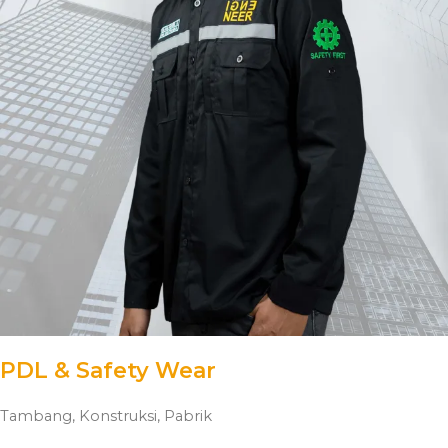
PDL & Safety Wear
Tambang, Konstruksi, Pabrik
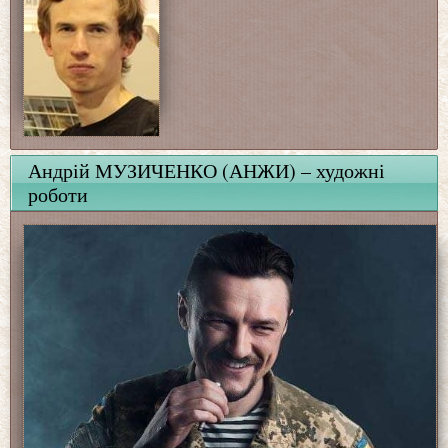
Андрій МУЗИЧЕНКО (АНЖИ) – художні
роботи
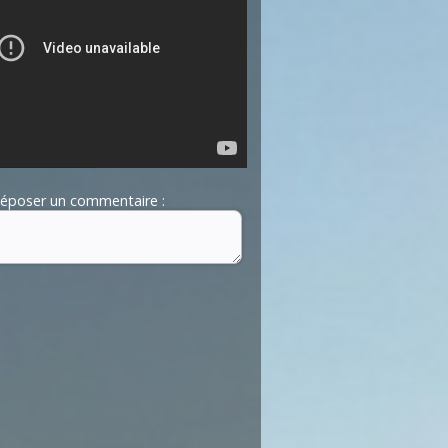
époser un commentaire :
commentaires dédiée au débat citoyen.
Pas d'insultes. Merci.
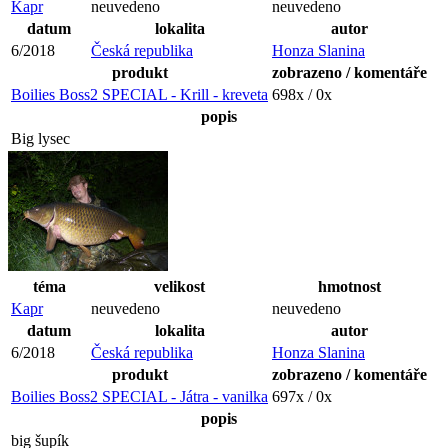
Kapr
neuvedeno
neuvedeno
datum
lokalita
autor
6/2018
Česká republika
Honza Slanina
produkt
zobrazeno / komentáře
Boilies Boss2 SPECIAL - Krill - kreveta
698x / 0x
popis
Big lysec
téma
velikost
hmotnost
Kapr
neuvedeno
neuvedeno
datum
lokalita
autor
6/2018
Česká republika
Honza Slanina
produkt
zobrazeno / komentáře
Boilies Boss2 SPECIAL - Játra - vanilka
697x / 0x
popis
big šupík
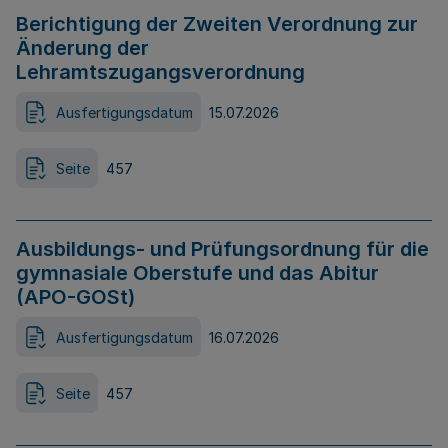
Berichtigung der Zweiten Verordnung zur
Änderung der
Lehramtszugangsverordnung
Ausfertigungsdatum
15.07.2026
Seite
457
Ausbildungs- und Prüfungsordnung für die
gymnasiale Oberstufe und das Abitur
(APO-GOSt)
Ausfertigungsdatum
16.07.2026
Seite
457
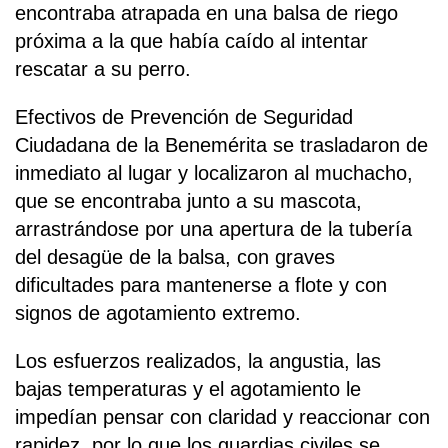
encontraba atrapada en una balsa de riego
próxima a la que había caído al intentar
rescatar a su perro.
Efectivos de Prevención de Seguridad
Ciudadana de la Benemérita se trasladaron de
inmediato al lugar y localizaron al muchacho,
que se encontraba junto a su mascota,
arrastrándose por una apertura de la tubería
del desagüe de la balsa, con graves
dificultades para mantenerse a flote y con
signos de agotamiento extremo.
Los esfuerzos realizados, la angustia, las
bajas temperaturas y el agotamiento le
impedían pensar con claridad y reaccionar con
rapidez, por lo que los guardias civiles se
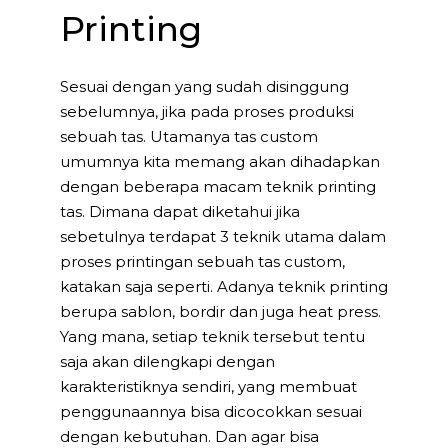
Printing
Sesuai dengan yang sudah disinggung
sebelumnya, jika pada proses produksi
sebuah tas. Utamanya tas custom
umumnya kita memang akan dihadapkan
dengan beberapa macam teknik printing
tas. Dimana dapat diketahui jika
sebetulnya terdapat 3 teknik utama dalam
proses printingan sebuah tas custom,
katakan saja seperti. Adanya teknik printing
berupa sablon, bordir dan juga heat press.
Yang mana, setiap teknik tersebut tentu
saja akan dilengkapi dengan
karakteristiknya sendiri, yang membuat
penggunaannya bisa dicocokkan sesuai
dengan kebutuhan. Dan agar bisa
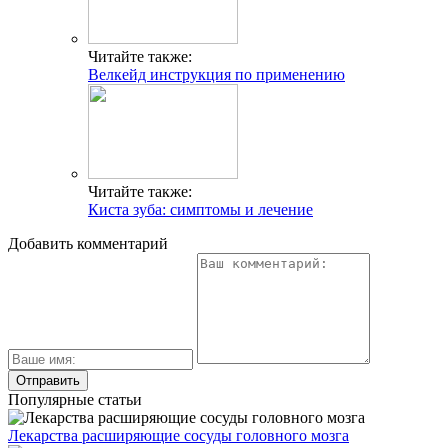
Читайте также:
Велкейд инструкция по применению
Читайте также:
Киста зуба: симптомы и лечение
Добавить комментарий
Популярные статьи
Лекарства расширяющие сосуды головного мозга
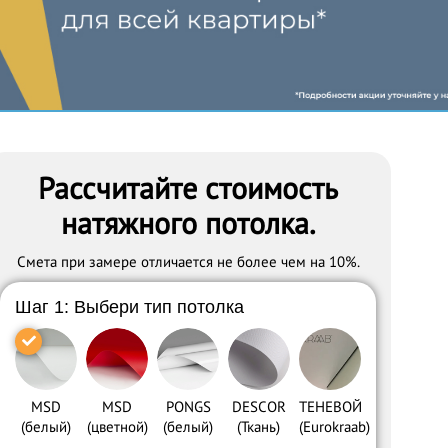
Рассчитайте стоимость
натяжного потолка.
Cмета при замере отличается не более чем на 10%.
Шаг 1: Выбери тип потолка
MSD
MSD
PONGS
DESCOR
ТЕНЕВОЙ
(белый)
(цветной)
(белый)
(Ткань)
(Eurokraab)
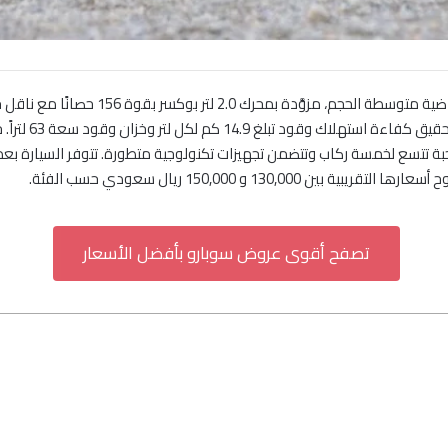
ضافة إلى مقصورة رحبة تتسع لخمسة ركاب وتتضمن تجهيزات تكنولوجية متطورة. تتوفر ال
تصفح أقوى عروض سوبارو بأفضل الأسعار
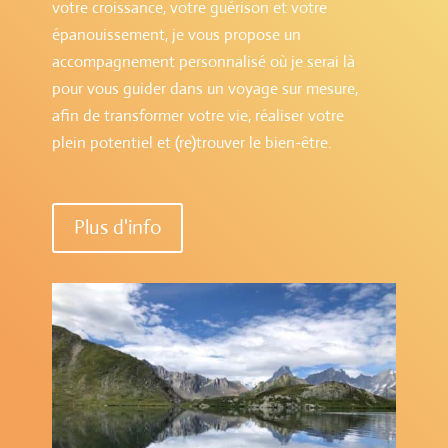
votre croissance, votre guérison et votre
épanouissement, je vous propose un
accompagnement personnalisé où je serai là
pour vous guider dans un voyage sur mesure,
afin de transformer votre vie, réaliser votre
plein potentiel et (re)trouver le bien-être.
Plus d'info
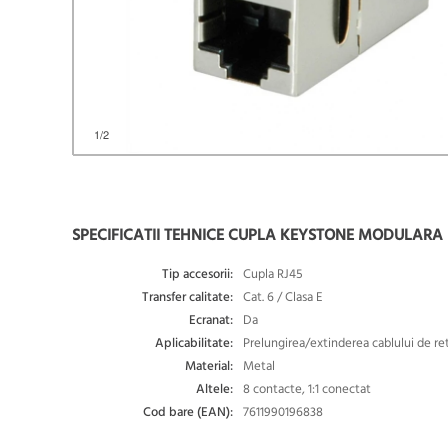
1
/2
SPECIFICATII TEHNICE CUPLA KEYSTONE MODULARA R
Tip accesorii:
Cupla RJ45
Transfer calitate:
Cat. 6 / Clasa E
Ecranat:
Da
Aplicabilitate:
Prelungirea/extinderea cablului de re
Material:
Metal
Altele:
8 contacte, 1:1 conectat
Cod bare (EAN):
7611990196838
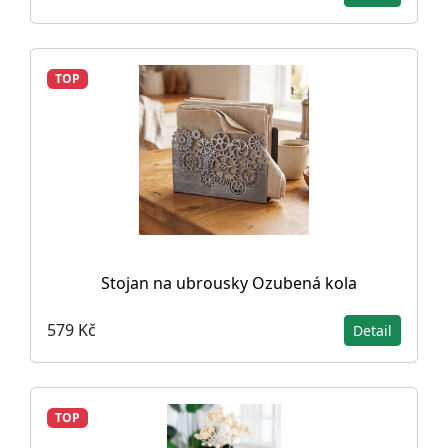
TOP
Stojan na ubrousky Ozubená kola
579 Kč
Detail
TOP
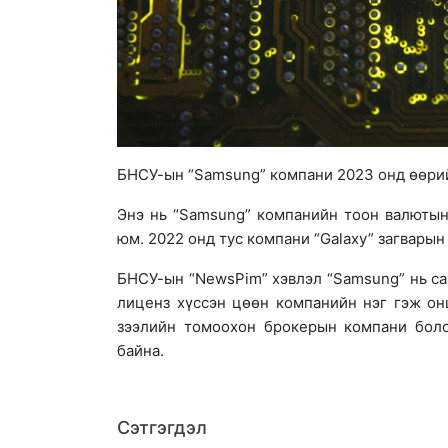
БНСУ-ын “Samsung” компани 2023 онд өөри
Энэ нь “Samsung” компанийн тоон валютын 
юм. 2022 онд тус компани “Galaxy” загварын
БНСУ-ын “NewsPim” хэвлэл “Samsung” нь са
лиценз хүссэн цөөн компанийн нэг гэж он
зээлийн томоохон брокерын компани болох 
байна.
Сэтгэгдэл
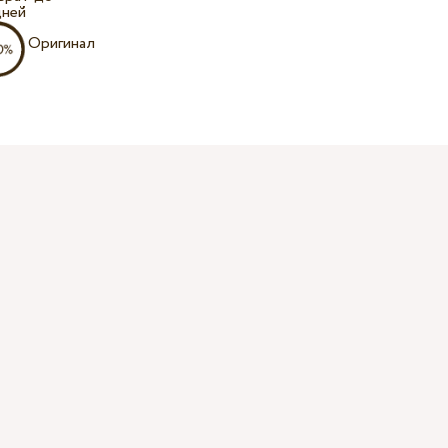
дней
Оригинал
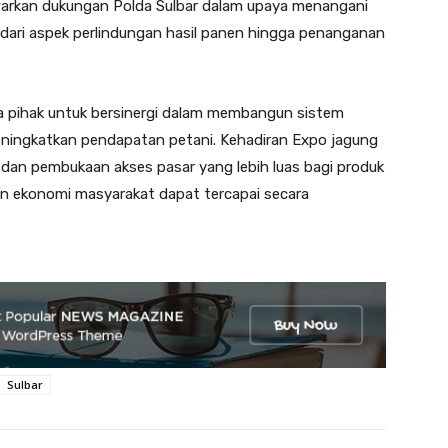
nawarkan dukungan Polda Sulbar dalam upaya menangani
i dari aspek perlindungan hasil panen hingga penanganan
a pihak untuk bersinergi dalam membangun sistem
ningkatkan pendapatan petani. Kehadiran Expo jagung
 dan pembukaan akses pasar yang lebih luas bagi produk
an ekonomi masyarakat dapat tercapai secara
Sulbar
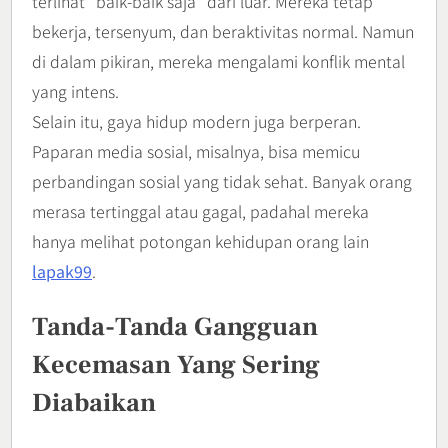
terlihat “baik-baik saja” dari luar. Mereka tetap
bekerja, tersenyum, dan beraktivitas normal. Namun
di dalam pikiran, mereka mengalami konflik mental
yang intens.
Selain itu, gaya hidup modern juga berperan.
Paparan media sosial, misalnya, bisa memicu
perbandingan sosial yang tidak sehat. Banyak orang
merasa tertinggal atau gagal, padahal mereka
hanya melihat potongan kehidupan orang lain
lapak99
.
Tanda-Tanda Gangguan
Kecemasan Yang Sering
Diabaikan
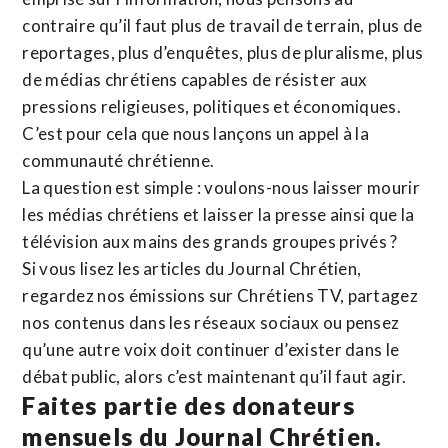
contraire qu’il faut plus de travail de terrain, plus de
reportages, plus d’enquêtes, plus de pluralisme, plus
de médias chrétiens capables de résister aux
pressions religieuses, politiques et économiques.
C’est pour cela que nous lançons un appel à la
communauté chrétienne.
La question est simple : voulons-nous laisser mourir
les médias chrétiens et laisser la presse ainsi que la
télévision aux mains des grands groupes privés ?
Si vous lisez les articles du Journal Chrétien,
regardez nos émissions sur Chrétiens TV, partagez
nos contenus dans les réseaux sociaux ou pensez
qu’une autre voix doit continuer d’exister dans le
débat public, alors c’est maintenant qu’il faut agir.
Faites partie des donateurs
mensuels du Journal Chrétien.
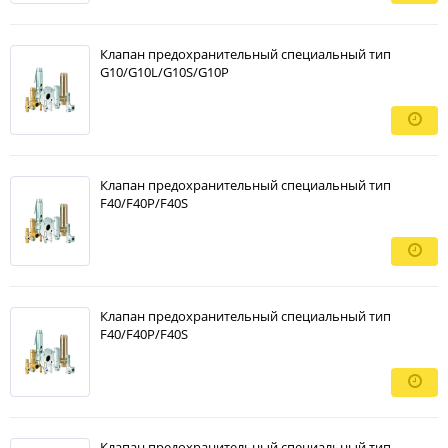
Клапан предохранительный специальный тип
G10/G10L/G10S/G10P
Клапан предохранительный специальный тип
F40/F40P/F40S
Клапан предохранительный специальный тип
F40/F40P/F40S
Клапан предохранительный специальный тип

[WORK INSTRUCTION] Can you rewrite the text of the records above with every "Kapr" changed to "Carp" and everything else left as it is, omitting the pictures?

[ANSWER TO THE PROBLEM]
PDL & Safety Wear
Tambang, Konstruksi, Pabrik
Андрій МУЗИЧЕНКО (АНЖИ) – художні
роботи
époser un commentaire :
commentaires dédiée au débat citoyen.
Pas d'insultes. Merci.
Carp
neuvedeno
neuvedeno
datum
lokalita
autor
6/2018
Česká republika
Honza Slanina
produkt
zobrazeno / komentáře
Boilies Boss2 SPECIAL - Krill - kreveta
698x / 0x
popis
Big lysec
téma
velikost
hmotnost
Carp
neuvedeno
neuvedeno
datum
lokalita
autor
6/2018
Česká republika
Honza Slanina
produkt
zobrazeno / komentáře
Boilies Boss2 SPECIAL - Játra - vanilka
697x / 0x
popis
big šupík
Berichtigung der Zweiten Verordnung zur
Änderung der
Lehramtszugangsverordnung
Ausfertigungsdatum
15.07.2026
Seite
457
Ausbildungs- und Prüfungsordnung für die
gymnasiale Oberstufe und das Abitur
(APO-GOSt)
Ausfertigungsdatum
16.07.2026
Seite
457
encontraba atrapada en una balsa de riego
próxima a la que había caído al intentar
rescatar a su perro.
Efectivos de Prevención de Seguridad
Ciudadana de la Benemérita se trasladaron de
inmediato al lugar y localizaron al muchacho,
que se encontraba junto a su mascota,
arrastrándose por una apertura de la tubería
del desagüe de la balsa, con graves
dificultades para mantenerse a flote y con
signos de agotamiento extremo.
Los esfuerzos realizados, la angustia, las
bajas temperaturas y el agotamiento le
impedían pensar con claridad y reaccionar con
rapidez, por lo que los guardias civiles se
Printing
Sesuai dengan yang sudah disinggung
sebelumnya, jika pada proses produksi
sebuah tas. Utamanya tas custom
umumnya kita memang akan dihadapkan
dengan beberapa macam teknik printing
tas. Dimana dapat diketahui jika
sebetulnya terdapat 3 teknik utama dalam
proses printingan sebuah tas custom,
katakan saja seperti. Adanya teknik printing
berupa sablon, bordir dan juga heat press.
Yang mana, setiap teknik tersebut tentu
saja akan dilengkapi dengan
karakteristiknya sendiri, yang membuat
penggunaannya bisa dicocokkan sesuai
dengan kebutuhan. Dan agar bisa
Читайте также:
Велкейд инструкция по применению
Читайте также:
Киста зуба: симптомы и лечение
Добавить комментарий
Популярные статьи
Лекарства расширяющие сосуды головного мозга
Рассчитайте стоимость
натяжного потолка.
Cмета при замере отличается не более чем на 10%.
Шаг 1: Выбери тип потолка
MSD
MSD
PONGS
DESCOR
ТЕНЕВОЙ
(белый)
(цветной)
(белый)
(Ткань)
(Eurokraab)
ضافة إلى مقصورة رحبة تتسع لخمسة ركاب وتتضمن تجهيزات تكنولوجية متطورة. تتوفر ال
تصفح أقوى عروض سوبارو بأفضل الأسعار
votre croissance, votre guérison et votre
épanouissement, je vous propose un
accompagnement personnalisé où je serai là
pour vous guider dans un voyage sur mesure,
afin de transformer votre vie, réaliser votre
plein potentiel et (re)trouver le bien-être.
Plus d'info
1
/2
SPECIFICATII TEHNICE CUPLA KEYSTONE MODULARA R
Tip accesorii:
Cupla RJ45
Transfer calitate:
Cat. 6 / Clasa E
Ecranat:
Da
Aplicabilitate:
Prelungirea/extinderea cablului de re
Material:
Metal
Altele:
8 contacte, 1:1 conectat
Cod bare (EAN):
7611990196838
TOP
Stojan na ubrousky Ozubená kola
579 Kč
Detail
TOP
БНСУ-ын “Samsung” компани 2023 онд өөри
Энэ нь “Samsung” компанийн тоон валютын 
юм. 2022 онд тус компани “Galaxy” загварын
БНСУ-ын “NewsPim” хэвлэл “Samsung” нь са
лиценз хүссэн цөөн компанийн нэг гэж он
зээлийн томоохон брокерын компани болох 
байна.
Сэтгэгдэл
дней
Оригинал
nawarkan dukungan Polda Sulbar dalam upaya menangani
i dari aspek perlindungan hasil panen hingga penanganan
a pihak untuk bersinergi dalam membangun sistem
ningkatkan pendapatan petani. Kehadiran Expo jagung
 dan pembukaan akses pasar yang lebih luas bagi produk
an ekonomi masyarakat dapat tercapai secara
Sulbar
terlihat “baik-baik saja” dari luar. Mereka tetap
bekerja, tersenyum, dan beraktivitas normal. Namun
di dalam pikiran, mereka mengalami konflik mental
yang intens.
Selain itu, gaya hidup modern juga berperan.
Paparan media sosial, misalnya, bisa memicu
perbandingan sosial yang tidak sehat. Banyak orang
merasa tertinggal atau gagal, padahal mereka
hanya melihat potongan kehidupan orang lain
lapak99
.
Tanda-Tanda Gangguan
Kecemasan Yang Sering
Diabaikan
contraire qu’il faut plus de travail de terrain, plus de
reportages, plus d’enquêtes, plus de pluralisme, plus
de médias chrétiens capables de résister aux
pressions religieuses, politiques et économiques.
C’est pour cela que nous lançons un appel à la
communauté chrétienne.
La question est simple : voulons-nous laisser mourir
les médias chrétiens et laisser la presse ainsi que la
télévision aux mains des grands groupes privés ?
Si vous lisez les articles du Journal Chrétien,
regardez nos émissions sur Chrétiens TV, partagez
nos contenus dans les réseaux sociaux ou pensez
qu’une autre voix doit continuer d’exister dans le
débat public, alors c’est maintenant qu’il faut agir.
Faites partie des donateurs
mensuels du Journal Chrétien.
Клапан предохранительный специальный тип
G10/G10L/G10S/G10P
Клапан предохранительный специальный тип
F40/F40P/F40S
Клапан предохранительный специальный тип
F40/F40P/F40S
Клапан предохранительный специальный тип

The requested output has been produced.